Tan Xiuying menoleh pada Liu Meifeng dan berkata, "Maafkan aku, Nek. Tekadku sudah bulat. Kuharap tidak ada yang berusaha menghalangi keputusanku. Dengan begini, aku bisa menebus semua perbuatan burukku selama ini. Ini juga sekaligus merupakan tanda baktiku kepada Ayah dan mendiang Ibu sehingga arwah ibuku beristirahat dengan tenang di alam sana."
Setelah terpana beberapa saat, Tan Jianjun menatap putrinya dan berkata, "Apa kamu yakin dengan keputusanmu?"
Tan Xiuying membungkuk dengan hormat serendah mungkin. "Ayah, aku siap melanjutkan kembali hukuman pengasingan yang sudah ditetapkan kepadaku sebelumnya."
Dengan perasaan rumit yang tak terlukiskan, Tan Jianjun menatap putrinya dan termenung. Beberapa minggu sebelumnya, dengan diliputi emosi dan kemarahan membara, dia menjatuhkan putusan untuk menghukum Tan Xiuying dengan mengirim putrinya itu ke pengasingan di sebuah desa terpencil. Namun kini, dia ragu-ragu dengan keputusan yang dibuatnya sendiri.
Melihat sikap putrinya yang berubah drastis ini, dia menjadi gamang. Akhirnya dia hanya membantu putrinya bangkit kembali dan berkata, "Bangunlah, Xiuying. Akan kupertimbangkan lebih dahulu hal ini."
Sesaat kemudian, suasana menjadi tegang dan keheningan terasa mencekam saat semua orang menanti keputusan Tan Jianjun. Saat itulah, tiba-tiba terdengar ketukan di pintu dan suara pelayan dari luar. "Maaf, ada surat penting, Tuan."
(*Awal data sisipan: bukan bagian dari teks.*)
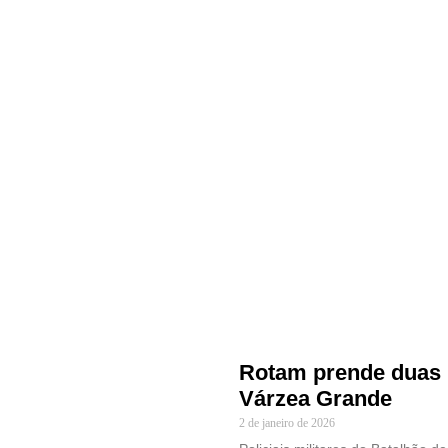
Rotam prende duas 
Várzea Grande
2 de janeiro de 2026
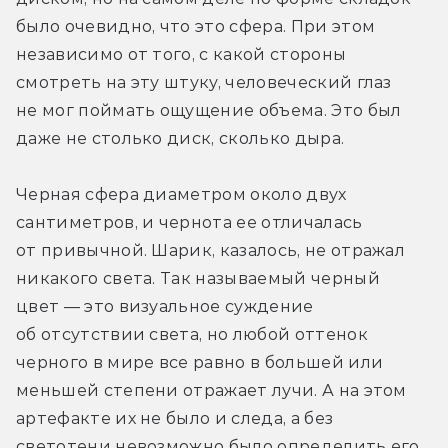
было очевидно, что это сфера. При этом 
независимо от того, с какой стороны 
смотреть на эту штуку, человеческий глаз 
не мог поймать ощущение объема. Это был 
даже не столько диск, сколько дыра.
Черная сфера диаметром около двух 
сантиметров, и чернота ее отличалась 
от привычной. Шарик, казалось, не отражал 
никакого света. Так называемый черный 
цвет — это визуальное суждение 
об отсутствии света, но любой оттенок 
черного в мире все равно в большей или 
меньшей степени отражает лучи. А на этом 
артефакте их не было и следа, а без 
светотени невозможно было определить его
Saat itu, pelayan berjalan masuk dengan membawa sebuah nampan berisi sepucuk surat.
"Dari siapa?"
"Pesuruh itu menyebutkan nama Tuan Zhu Longwei."
Tan Jianjun mengernyit saat mengambil surat itu dan membukanya.
"Siapa dia? Aku tidak pernah mengenalnya," sahut Tan Jianjun seraya membacanya.
Tan Xiuying buru-buru menyahut, "Ayah, maafkan aku. Aku belum menceritakan tentang itu. Tuan Zhu adalah orang yang menolongku saat aku tenggelam di laut tempo hari. Setelah aku mendesaknya, dia berjanji akan datang mengunjungi kita karena aku ingin mengadakan perjamuan untuknya sebagai ungkapan rasa terima kasihku."
Seketika itu juga Tan Xiuying dan Liu Meifeng saling berpandangan dengan tatapan penuh arti. Dia melirik semua orang dan menyadari mereka semua tampak terkejut dan Tan Jianjun lebih terkejut lagi! Li Jiayi yang duduk di sampingnya menunjukkan raut wajah masam sekaligus heran.
Seorang tamu penting akan berkunjung.